In these different subgroups, the factors affecting the incidence of growth and the time to growth were analyzed. We found that the size of the SSNs was the factor most frequently associated with growth and the time to growth [7, 10, 20, 21, 23,24,25,26]. Therefore, the guidelines state that SSNs can be reasonably and conveniently managed clinically according to their size [1, 2]. Among all 329 SSNs confirmed by pathology, only 4 of 329 (1.2%) were benign, and 307 of 329 (93.3%) were lung adenocarcinomas or precursor glandular lesions. Indeed, SSNs are considered a common form and an indolent subtype of lung adenocarcinoma.

Our study has some limitations. First, the heterogeneity of SSNs in the included studies was high, even in the subgroup analysis of pGGNs. Hence, we further conducted a subgroup analysis of SSNs with at least 2 years of stability and then conducted another subgroup analysis of the initial mean/median diameter ≥ 5 mm. Second, the quality of most included studies was limited according to the Newcastle–Ottawa scale. Finally, some publication bias cannot be ignored. SSNs with a larger size or irregular morphology might be more likely to be treated with aggressive measures such as surgery rather than follow-up. Therefore, most of the analyzed SSNs in the study were smaller than 10 mm, which might have led to some bias.

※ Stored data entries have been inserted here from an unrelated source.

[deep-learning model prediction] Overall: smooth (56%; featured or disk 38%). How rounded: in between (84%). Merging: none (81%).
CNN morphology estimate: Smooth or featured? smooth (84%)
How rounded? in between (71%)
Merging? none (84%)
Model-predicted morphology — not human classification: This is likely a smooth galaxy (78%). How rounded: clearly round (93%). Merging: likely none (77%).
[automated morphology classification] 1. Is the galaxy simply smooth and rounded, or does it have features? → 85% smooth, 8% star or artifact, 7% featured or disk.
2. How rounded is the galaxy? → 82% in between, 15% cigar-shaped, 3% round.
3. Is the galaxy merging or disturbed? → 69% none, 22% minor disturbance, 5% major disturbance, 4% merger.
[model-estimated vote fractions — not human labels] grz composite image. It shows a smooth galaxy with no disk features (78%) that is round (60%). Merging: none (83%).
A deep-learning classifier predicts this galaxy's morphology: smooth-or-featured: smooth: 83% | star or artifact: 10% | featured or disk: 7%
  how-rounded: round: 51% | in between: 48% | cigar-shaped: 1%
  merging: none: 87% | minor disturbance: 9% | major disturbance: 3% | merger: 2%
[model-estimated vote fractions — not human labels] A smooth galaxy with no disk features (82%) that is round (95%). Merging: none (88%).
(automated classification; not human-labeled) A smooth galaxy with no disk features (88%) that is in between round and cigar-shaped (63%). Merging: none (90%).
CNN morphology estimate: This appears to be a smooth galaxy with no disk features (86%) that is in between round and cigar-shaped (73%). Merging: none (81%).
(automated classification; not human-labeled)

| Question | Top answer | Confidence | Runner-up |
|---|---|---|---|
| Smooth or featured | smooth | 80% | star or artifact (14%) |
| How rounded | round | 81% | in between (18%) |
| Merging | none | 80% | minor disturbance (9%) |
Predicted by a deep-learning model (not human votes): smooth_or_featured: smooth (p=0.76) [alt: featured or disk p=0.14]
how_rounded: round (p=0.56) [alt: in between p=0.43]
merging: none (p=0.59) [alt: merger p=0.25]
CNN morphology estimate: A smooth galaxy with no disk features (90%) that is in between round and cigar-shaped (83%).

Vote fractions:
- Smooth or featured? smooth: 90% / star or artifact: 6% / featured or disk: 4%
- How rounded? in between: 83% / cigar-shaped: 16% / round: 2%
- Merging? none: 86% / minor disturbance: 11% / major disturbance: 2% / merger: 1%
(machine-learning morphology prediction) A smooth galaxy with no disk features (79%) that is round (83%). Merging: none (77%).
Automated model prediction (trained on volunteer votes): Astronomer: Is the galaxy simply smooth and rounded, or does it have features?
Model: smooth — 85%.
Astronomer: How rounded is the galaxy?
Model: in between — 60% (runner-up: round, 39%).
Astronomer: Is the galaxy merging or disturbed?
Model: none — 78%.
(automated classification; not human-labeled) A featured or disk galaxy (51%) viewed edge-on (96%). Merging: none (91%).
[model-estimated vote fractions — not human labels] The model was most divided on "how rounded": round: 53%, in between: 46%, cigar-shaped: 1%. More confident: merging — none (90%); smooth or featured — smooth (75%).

In conclusion, this systematic review and meta-analysis showed that long-term follow-up CT for SSNs is important and necessary. The overall incidence of growth among SSNs was 22% after a follow-up of 2 years or more. In addition, the pooled incidence of SSN growth after at least 2 years of stability was only 5%. It is anticipated that the present guidelines may serve to standardize our current management of SSNs, but further clarification of their natural history is needed for more precise management.